-------- Data --------

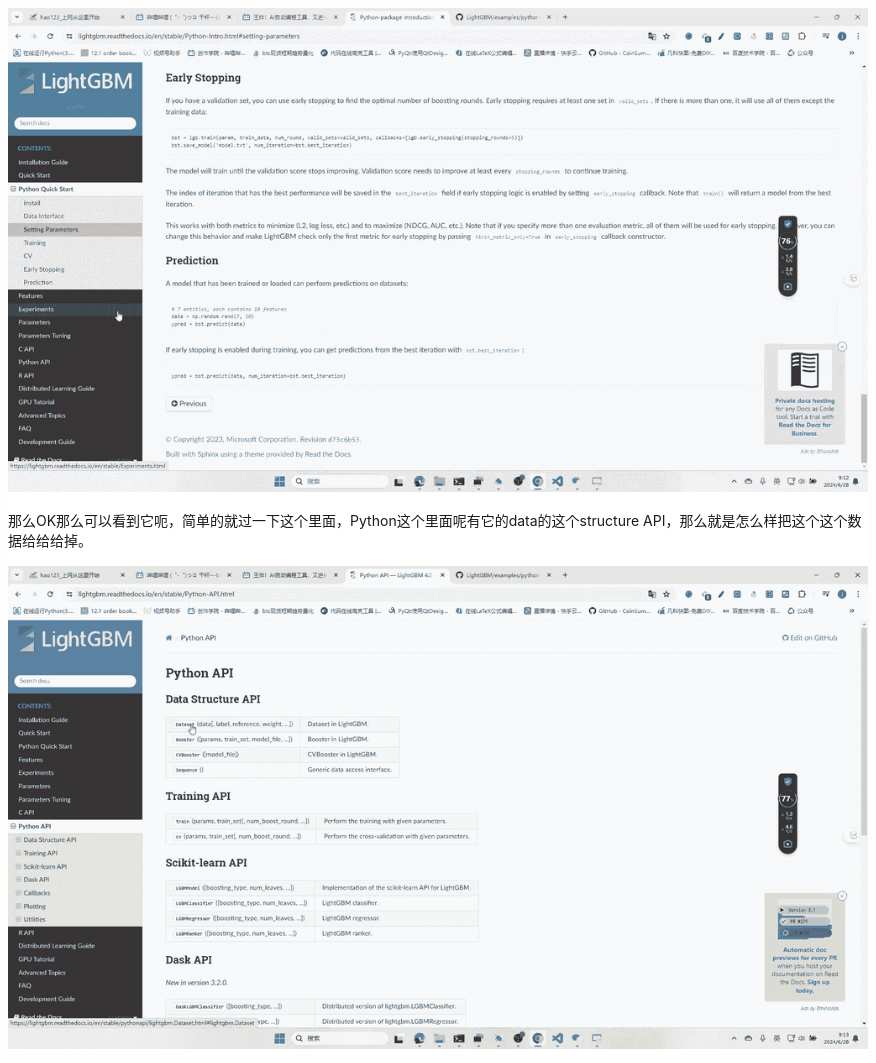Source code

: ![](img/c554579f1a84eb537d7d362105bd2794_7.png)

那么OK那么可以看到它呃，简单的就过一下这个里面，Python这个里面呢有它的data的这个structure API，那么就是怎么样把这个这个数据给给给掉。



![](img/c554579f1a84eb537d7d362105bd2794_9.png)
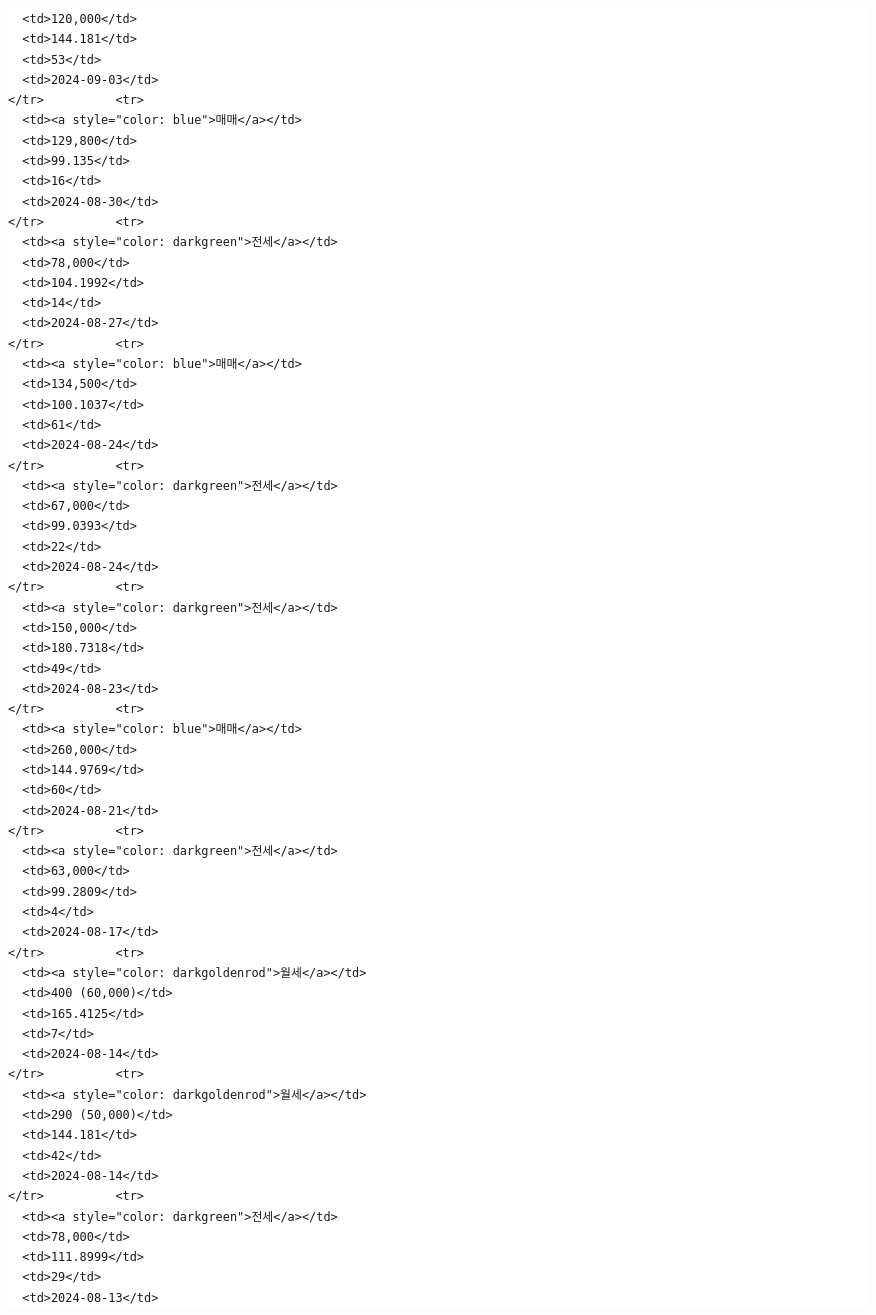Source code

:      <td>120,000</td>
      <td>144.181</td>
      <td>53</td>
      <td>2024-09-03</td>
    </tr>          <tr>
      <td><a style="color: blue">매매</a></td>
      <td>129,800</td>
      <td>99.135</td>
      <td>16</td>
      <td>2024-08-30</td>
    </tr>          <tr>
      <td><a style="color: darkgreen">전세</a></td>
      <td>78,000</td>
      <td>104.1992</td>
      <td>14</td>
      <td>2024-08-27</td>
    </tr>          <tr>
      <td><a style="color: blue">매매</a></td>
      <td>134,500</td>
      <td>100.1037</td>
      <td>61</td>
      <td>2024-08-24</td>
    </tr>          <tr>
      <td><a style="color: darkgreen">전세</a></td>
      <td>67,000</td>
      <td>99.0393</td>
      <td>22</td>
      <td>2024-08-24</td>
    </tr>          <tr>
      <td><a style="color: darkgreen">전세</a></td>
      <td>150,000</td>
      <td>180.7318</td>
      <td>49</td>
      <td>2024-08-23</td>
    </tr>          <tr>
      <td><a style="color: blue">매매</a></td>
      <td>260,000</td>
      <td>144.9769</td>
      <td>60</td>
      <td>2024-08-21</td>
    </tr>          <tr>
      <td><a style="color: darkgreen">전세</a></td>
      <td>63,000</td>
      <td>99.2809</td>
      <td>4</td>
      <td>2024-08-17</td>
    </tr>          <tr>
      <td><a style="color: darkgoldenrod">월세</a></td>
      <td>400 (60,000)</td>
      <td>165.4125</td>
      <td>7</td>
      <td>2024-08-14</td>
    </tr>          <tr>
      <td><a style="color: darkgoldenrod">월세</a></td>
      <td>290 (50,000)</td>
      <td>144.181</td>
      <td>42</td>
      <td>2024-08-14</td>
    </tr>          <tr>
      <td><a style="color: darkgreen">전세</a></td>
      <td>78,000</td>
      <td>111.8999</td>
      <td>29</td>
      <td>2024-08-13</td>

--------

:: Task item ::
Would you reproduce the lines above, from the very first through the line containing "<td>99.0393</td>", exactly and without the pictures?

:: Answer below ::
Source code

: ![](img/c554579f1a84eb537d7d362105bd2794_7.png)

那么OK那么可以看到它呃，简单的就过一下这个里面，Python这个里面呢有它的data的这个structure API，那么就是怎么样把这个这个数据给给给掉。



![](img/c554579f1a84eb537d7d362105bd2794_9.png)
Source code

:      <td>120,000</td>
      <td>144.181</td>
      <td>53</td>
      <td>2024-09-03</td>
    </tr>          <tr>
      <td><a style="color: blue">매매</a></td>
      <td>129,800</td>
      <td>99.135</td>
      <td>16</td>
      <td>2024-08-30</td>
    </tr>          <tr>
      <td><a style="color: darkgreen">전세</a></td>
      <td>78,000</td>
      <td>104.1992</td>
      <td>14</td>
      <td>2024-08-27</td>
    </tr>          <tr>
      <td><a style="color: blue">매매</a></td>
      <td>134,500</td>
      <td>100.1037</td>
      <td>61</td>
      <td>2024-08-24</td>
    </tr>          <tr>
      <td><a style="color: darkgreen">전세</a></td>
      <td>67,000</td>
      <td>99.0393</td>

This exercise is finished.